§ Article
####################

The multi-label classification unit also computes centroids of values and derived temporal attributes within the clusters in the set of clusters 80. Centroids of the clusters are averages of the median values of the elements of the clusters, wherein the elements of the clusters are partial time-series.
A number of clusters is chosen based on a proximity criterion. According to an embodiment, the number of clusters is a hyperparameter k. The hyperparameter k may be chosen using any method in the state of the art such as the elbow method or the silhouette method. The hyperparameter k may also be chosen empirically, for example on the basis of geographic features or an area density. In the case of a deployment of the communications network resource in a rural setting, the hyperparameter k may be very low (for example two or four). In the case of a deployment of the communications network resource in an urban area, there might be a high number of clusters, for example dozens.
According to another embodiment, the number of clusters may be variable and depend on an absolute proximity criterion.
An ensemble of clusters 141, which meet a distance condition with the input measurement time-series 140 is selected. The distance condition may consist in selecting the k closest clusters in accordance with some metric. An algorithm such as the k-nearest neighbors algorithm can be used. A distance between the centroid of the input measurement time-series 140 and the centroids of the clusters can be computed as the metric.
A proximity of values is computed using a distance, for example the Euclidian distance or a Minkowski distance of order p, where p is a chosen integer.

####################

§ Stated problem 1
How would you put this sentence from the text on clustering into Spanish: "According to another embodiment, the number of clusters may be variable and depend on an absolute proximity criterion."
The records have no connection to the text on clustering.

[Collected data entries]
####################

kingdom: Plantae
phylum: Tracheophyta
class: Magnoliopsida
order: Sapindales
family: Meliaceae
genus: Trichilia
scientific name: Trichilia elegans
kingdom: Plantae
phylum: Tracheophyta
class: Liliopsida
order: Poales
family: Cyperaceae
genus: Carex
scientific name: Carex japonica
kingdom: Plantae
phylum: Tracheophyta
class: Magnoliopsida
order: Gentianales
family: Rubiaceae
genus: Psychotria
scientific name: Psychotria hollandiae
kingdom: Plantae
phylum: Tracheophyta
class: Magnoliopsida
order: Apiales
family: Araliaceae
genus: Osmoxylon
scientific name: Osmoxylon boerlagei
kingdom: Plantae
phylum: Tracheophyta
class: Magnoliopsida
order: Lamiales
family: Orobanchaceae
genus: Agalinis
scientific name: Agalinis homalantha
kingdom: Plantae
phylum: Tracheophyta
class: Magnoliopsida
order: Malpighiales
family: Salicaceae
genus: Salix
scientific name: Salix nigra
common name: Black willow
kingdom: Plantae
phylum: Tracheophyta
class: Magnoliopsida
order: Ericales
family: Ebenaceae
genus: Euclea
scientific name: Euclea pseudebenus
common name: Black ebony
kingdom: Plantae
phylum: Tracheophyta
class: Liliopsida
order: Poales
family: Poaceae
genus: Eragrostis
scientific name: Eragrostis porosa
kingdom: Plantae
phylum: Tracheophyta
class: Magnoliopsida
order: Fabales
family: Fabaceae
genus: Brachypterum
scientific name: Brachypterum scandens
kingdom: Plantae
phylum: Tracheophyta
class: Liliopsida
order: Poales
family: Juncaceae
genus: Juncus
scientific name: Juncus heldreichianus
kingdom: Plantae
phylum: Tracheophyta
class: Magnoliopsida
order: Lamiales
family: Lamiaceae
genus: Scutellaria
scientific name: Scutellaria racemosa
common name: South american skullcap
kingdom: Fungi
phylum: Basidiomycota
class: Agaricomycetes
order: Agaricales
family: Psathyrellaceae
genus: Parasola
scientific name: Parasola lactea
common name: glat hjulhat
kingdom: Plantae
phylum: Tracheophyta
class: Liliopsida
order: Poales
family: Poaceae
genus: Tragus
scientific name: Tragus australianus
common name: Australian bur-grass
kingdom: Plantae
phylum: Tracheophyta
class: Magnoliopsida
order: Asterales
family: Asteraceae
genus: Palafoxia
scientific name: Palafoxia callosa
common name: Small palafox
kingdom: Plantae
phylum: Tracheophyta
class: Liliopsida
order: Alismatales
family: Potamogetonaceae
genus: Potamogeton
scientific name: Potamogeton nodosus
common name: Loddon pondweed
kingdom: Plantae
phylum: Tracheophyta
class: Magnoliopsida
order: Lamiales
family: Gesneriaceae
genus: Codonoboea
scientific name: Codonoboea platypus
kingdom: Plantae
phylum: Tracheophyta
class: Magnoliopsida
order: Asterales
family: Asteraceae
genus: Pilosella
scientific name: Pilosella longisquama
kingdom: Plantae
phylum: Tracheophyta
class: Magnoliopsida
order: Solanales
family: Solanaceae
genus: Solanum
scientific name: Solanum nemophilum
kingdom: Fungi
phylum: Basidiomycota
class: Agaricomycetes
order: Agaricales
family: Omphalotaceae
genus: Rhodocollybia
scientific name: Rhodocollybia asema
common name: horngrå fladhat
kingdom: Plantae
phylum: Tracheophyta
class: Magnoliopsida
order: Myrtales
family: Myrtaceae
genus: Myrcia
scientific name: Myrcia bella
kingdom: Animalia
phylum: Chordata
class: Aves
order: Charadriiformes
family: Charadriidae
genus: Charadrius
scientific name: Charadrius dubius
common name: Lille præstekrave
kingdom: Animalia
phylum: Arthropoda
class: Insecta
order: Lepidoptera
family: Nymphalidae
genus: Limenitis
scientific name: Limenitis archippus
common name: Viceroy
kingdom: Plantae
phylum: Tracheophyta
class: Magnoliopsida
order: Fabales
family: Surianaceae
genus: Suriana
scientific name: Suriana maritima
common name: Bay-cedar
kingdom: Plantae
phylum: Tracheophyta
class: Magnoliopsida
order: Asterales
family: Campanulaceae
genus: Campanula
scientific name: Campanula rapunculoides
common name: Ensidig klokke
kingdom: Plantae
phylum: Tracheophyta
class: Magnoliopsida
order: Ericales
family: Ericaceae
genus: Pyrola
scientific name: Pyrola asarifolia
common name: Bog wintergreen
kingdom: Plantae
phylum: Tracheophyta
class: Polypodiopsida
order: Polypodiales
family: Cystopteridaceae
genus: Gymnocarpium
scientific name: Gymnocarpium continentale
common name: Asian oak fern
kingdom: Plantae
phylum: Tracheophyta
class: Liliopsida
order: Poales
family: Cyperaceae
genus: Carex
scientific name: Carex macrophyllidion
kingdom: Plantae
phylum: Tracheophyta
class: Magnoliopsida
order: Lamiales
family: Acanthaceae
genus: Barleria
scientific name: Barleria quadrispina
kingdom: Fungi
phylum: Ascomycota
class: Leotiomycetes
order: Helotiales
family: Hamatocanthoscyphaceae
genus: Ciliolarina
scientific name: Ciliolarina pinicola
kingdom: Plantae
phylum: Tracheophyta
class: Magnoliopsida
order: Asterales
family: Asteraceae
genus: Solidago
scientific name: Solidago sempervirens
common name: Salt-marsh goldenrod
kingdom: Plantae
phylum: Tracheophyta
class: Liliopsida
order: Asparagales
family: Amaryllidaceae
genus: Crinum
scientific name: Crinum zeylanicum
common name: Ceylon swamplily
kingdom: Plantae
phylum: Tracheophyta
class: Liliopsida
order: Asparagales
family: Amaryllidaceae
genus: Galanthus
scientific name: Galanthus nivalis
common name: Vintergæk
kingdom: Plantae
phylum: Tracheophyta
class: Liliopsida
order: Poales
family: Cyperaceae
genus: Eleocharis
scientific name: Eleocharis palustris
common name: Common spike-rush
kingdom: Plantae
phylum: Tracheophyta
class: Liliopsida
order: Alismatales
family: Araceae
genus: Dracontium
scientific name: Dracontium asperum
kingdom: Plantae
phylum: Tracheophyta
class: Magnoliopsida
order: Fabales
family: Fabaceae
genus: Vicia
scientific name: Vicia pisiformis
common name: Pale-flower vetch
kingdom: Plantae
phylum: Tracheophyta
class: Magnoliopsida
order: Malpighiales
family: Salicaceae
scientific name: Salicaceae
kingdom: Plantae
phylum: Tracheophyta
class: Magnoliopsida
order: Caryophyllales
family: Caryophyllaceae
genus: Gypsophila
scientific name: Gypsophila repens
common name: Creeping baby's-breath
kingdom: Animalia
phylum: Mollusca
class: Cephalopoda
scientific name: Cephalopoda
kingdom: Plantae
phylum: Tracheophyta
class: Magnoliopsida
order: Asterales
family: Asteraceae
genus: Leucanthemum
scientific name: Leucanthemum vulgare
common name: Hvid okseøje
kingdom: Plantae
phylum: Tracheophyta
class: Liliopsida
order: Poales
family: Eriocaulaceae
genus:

####################

§ Stated problem 2
Can you repeat the lines of the records word for word, from the line with "common name: Black willow" to the line with "scientific name: Brachypterum scandens", both included?

§ Correct output 1
Según otra realización, el número de clústeres puede ser variable y depender de un criterio de proximidad absoluto.

§ Correct output 2
common name: Black willow
kingdom: Plantae
phylum: Tracheophyta
class: Magnoliopsida
order: Ericales
family: Ebenaceae
genus: Euclea
scientific name: Euclea pseudebenus
common name: Black ebony
kingdom: Plantae
phylum: Tracheophyta
class: Liliopsida
order: Poales
family: Poaceae
genus: Eragrostis
scientific name: Eragrostis porosa
kingdom: Plantae
phylum: Tracheophyta
class: Magnoliopsida
order: Fabales
family: Fabaceae
genus: Brachypterum
scientific name: Brachypterum scandens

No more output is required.